Бэлпингтон Блэпский - Уэллс Герберт Джордж (книги онлайн полные TXT) 📗
Он поцеловал ее и нерешительно обнял. Под мягким халатиком не было ничего, кроме стройного трепещущего тела. Он сжал ее в своих объятиях.
— Сними этот свой буржуазный воротничок, — сказала она, обхватив его руками. — Мой дорогой! Кто тебя научил целоваться?
— Это приходит само, — сказал он и снова поцеловал ее.

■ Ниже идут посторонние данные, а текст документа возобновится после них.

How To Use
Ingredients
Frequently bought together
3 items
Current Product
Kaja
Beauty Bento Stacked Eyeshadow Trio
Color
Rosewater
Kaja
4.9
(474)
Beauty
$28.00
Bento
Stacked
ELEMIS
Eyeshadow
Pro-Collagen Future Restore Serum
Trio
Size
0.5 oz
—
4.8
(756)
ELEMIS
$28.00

— Иди сюда! Сними совсем свою куртку. Сними воротничок. И зачем только мужчины носят воротнички! Скорей. Вот так! О! Милое атласное плечо, такое гладкое, такое твердое. Какая чудесная вещь тело! А мы прячем его. Отвернись на минутку. Ну, вот теперь смотри! Видишь, какие маленькие грудки, чуть-чуть побольше твоих…
Глава четвертая
Теодор в роли любовника
1. Я мужчина
В воскресенье вечером Теодор, сидя полураздетый на кровати у себя в спальне в Хемпстеде, приводил в порядок свои мысли. Он провел два изумительных дня. Он пробыл у Рэчел до позднего вечера, а в воскресенье днем, после обеда у тетушек, он незаметно скрылся до чая и провел с ней часть дня в этом маленьком храме Венеры, который она создала для него. Ему стало ясно теперь, как чудовищно грубы и невнятны были откровения пола, скрывавшиеся в указаниях Природы. Все ценности искусства и романтики в его мире переместились. Тысячи вещей, которые раньше пленяли только своей изысканностью, теперь наполнились физической жизнью. И каким-то чудесным образом пол утратил всякий налет непристойности. Как если бы и сам Теодор и все его представления об этого рода вещах подверглись очистительному омовению. Рэчел в эти волнующие часы так наполняла собой и своим всепроникающим жизненным азартом его сознание, что только теперь, в состоянии удовлетворенной, блаженной усталости, он мог хоть несколько осознать, какой порог он переступил в жизни, какая с ним произошла перемена. Но выразить это он мог только словами, которые она подсказала ему.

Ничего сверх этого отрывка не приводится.